I must have inherited my dad’s “sucker” gene, because I’ve bought more gadgets than you can shake a stick at.

Years ago, I purchased this exercise gizmo that combined a plastic stepper with a slippery mat. Users slide from side to side, thanks to some foolish looking nylon booties. It took all of two sessions for me to give IT the bootie.

But there are plenty of us pushovers on the planet -- maybe because commercials make products seem far better than they really are. After all, look how happy the model appears after using Acme Shampoo!

TV ads are nothing more than a high-tech brainwashing session.

Furthermore, they interrupt the most exciting scenes in our program.

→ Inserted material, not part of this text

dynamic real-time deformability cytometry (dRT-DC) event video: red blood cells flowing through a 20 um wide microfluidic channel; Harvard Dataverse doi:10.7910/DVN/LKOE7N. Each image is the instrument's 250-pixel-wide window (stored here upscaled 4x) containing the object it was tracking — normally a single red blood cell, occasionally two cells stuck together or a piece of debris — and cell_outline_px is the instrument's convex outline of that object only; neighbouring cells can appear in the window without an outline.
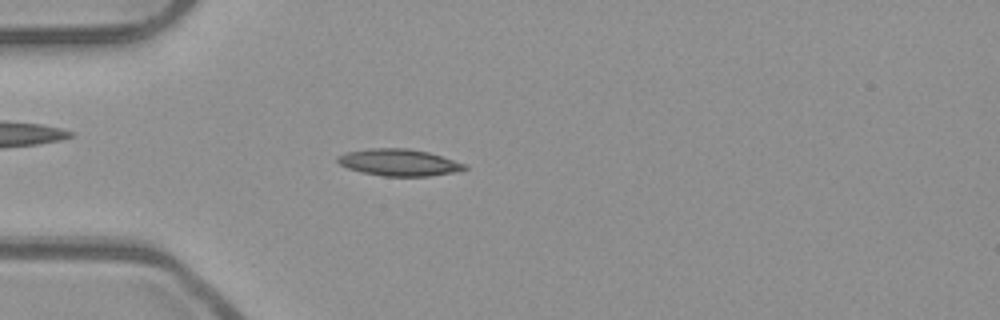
{"species": "common noctule bat (a hibernating species)", "species_latin": "Nyctalus noctula", "temperature_condition": "room temperature", "stored_images_in_passage": 39, "camera_frame_rate_fps": 3000, "um_per_image_px": 0.085, "animal": {"sex": "male", "body_mass_g": 23.1, "forearm_length_mm": 52.7}, "frame": {"image": 1, "passage_image": 2, "time_ms": 0.333, "image_size_px": [1000, 320], "cell_outline_px": [[468, 168], [452, 172], [428, 176], [384, 176], [364, 172], [348, 168], [340, 164], [336, 160], [336, 156], [348, 152], [372, 148], [408, 148], [428, 152], [464, 164]], "centroid_in_image_um": [33.87, 13.8], "position_along_channel_um": 51.1, "area_um2": 19.42}}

This helps ensure that we stay tuned to see what happens. But nowadays, they run so many ads in a row, I forget what show I was viewing.

Then there are the commercials that repeat themselves every few minutes. As though they didn’t nauseate us enough the first time.

I resent embarrassing ads, too. When I was young, the only “delicate” product I recall being advertised was milk of magnesia. And actors back then didn’t simulate their discomfort like they do now.

We’d be better off if we gave commercial breaks a break. But what to do, besides take a restroom reprieve or grab a snack?

Some people channel surf, but this can be futile, since stations tend to run their commercials at the same time.

Other people simply divert their TV-viewing eyes to their laptops. And if they log onto HolyTaco.com, they can watch “What News Anchors Do During Commercials”.

An article on ehow.com shows a fitness routine to do during commercials that yields a 30-minute workout for a 2-hour show.

We Corcorans prefer to mute ads and voice our own commentary.

But perhaps I should get up and break out that mini food processor being advertised. The one my dad gave me.